Мать стенала, Костя снова грел воду, и процедуру повторили. Со второго раза все получилось, но я надышалась карбофосом, и мне стало плохо. Я обещала не говорить об этом мероприятии тете Нине, но она все равно узнала и гневалась, что ребенка отравили. Впрочем, двум девчонкам из нашего класса тоже травили вшей карбофосом, это считалось самым действенным средством. Тогда у многих были вши, а мама утверждала, будто во времена ее детства о таком даже не слышали. И тетя Нина говорила, что в эвакуации – было, и сразу после войны было, но потом уже не было. А в войну и после нее вшей травили керосином или стригли наголо и мальчиков, и девочек.
Во время приключения с вшами и карбофосом мне было лет десять, а позже еще кое-что ужасное случилось со мной на даче.
Был жаркий день, я увидела бутылку с пивом, сходила к дяде Коле и спросила: «Можно, я попробую пива», он ответил: «Попробуй, но не увлекайся». Кто-то уже налил из бутылки половину стакана, и я стала пить.
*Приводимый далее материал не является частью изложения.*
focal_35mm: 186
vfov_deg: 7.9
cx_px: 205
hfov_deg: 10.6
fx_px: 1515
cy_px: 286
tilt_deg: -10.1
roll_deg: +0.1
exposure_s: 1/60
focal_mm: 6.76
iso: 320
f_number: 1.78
Мне сразу эта горько-кислая, тягучая жидкость не понравилась, но я допила, и почему-то рот у меня оказался полным волос. Они были в горле, застряли между зубами, я пыталась их вытащить, и меня долго и мучительно выворачивало наизнанку. Как оказалась, тетя Нина налила пива для завивки волос и смачивала их рукой, разбирая на прядки, чтобы накрутить на бигуди, так в те годы женщины завивали волосы. Пиво я, между прочим, до сих пор не пью.
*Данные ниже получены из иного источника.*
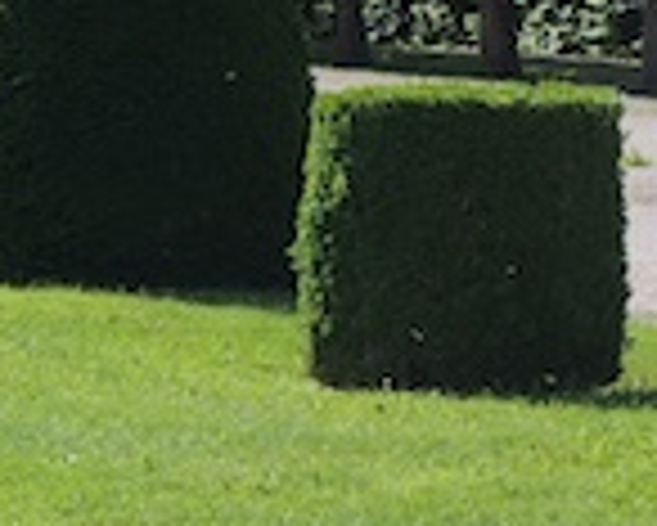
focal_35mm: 257
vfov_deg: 6.0
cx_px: -1242
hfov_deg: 6.8
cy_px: 164
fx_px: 5001
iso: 100
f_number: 6.3
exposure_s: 1/200
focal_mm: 36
Подумав о пиве, я почувствовала позыв к рвоте, хотела представить жареное мясо и помидорный салат со сметаной, но желудок сводило от голода или холода, или на нервной почве. Я вспомнила, как Томик однажды решила изготовить в домашних условиях токай из воды, изюма и еще чего-то.
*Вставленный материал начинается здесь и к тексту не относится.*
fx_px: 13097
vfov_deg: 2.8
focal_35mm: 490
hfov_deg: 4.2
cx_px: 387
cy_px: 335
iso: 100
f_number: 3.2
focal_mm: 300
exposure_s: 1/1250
Томик иногда создавала неожиданные кулинарные композиции, например, щи с добавлением сушеных цветков календулы или чай с корой дуба. В детстве мы с подружками были в восторге от ее угощений. Она любила браться за то, что сделать было заведомо невозможно. Производство мороженого потерпело крах, но мы все равно не без удовольствия выхлебали сладкую холодную жижу. А вот изготовление токая вылилось в долгую и безысходную историю. Через некоторое время, которое требовалось для получения вина, из бутыли потекла мутная пенящаяся жидкость, а вокруг горлышка затуманилось легкое облачко дрозофил.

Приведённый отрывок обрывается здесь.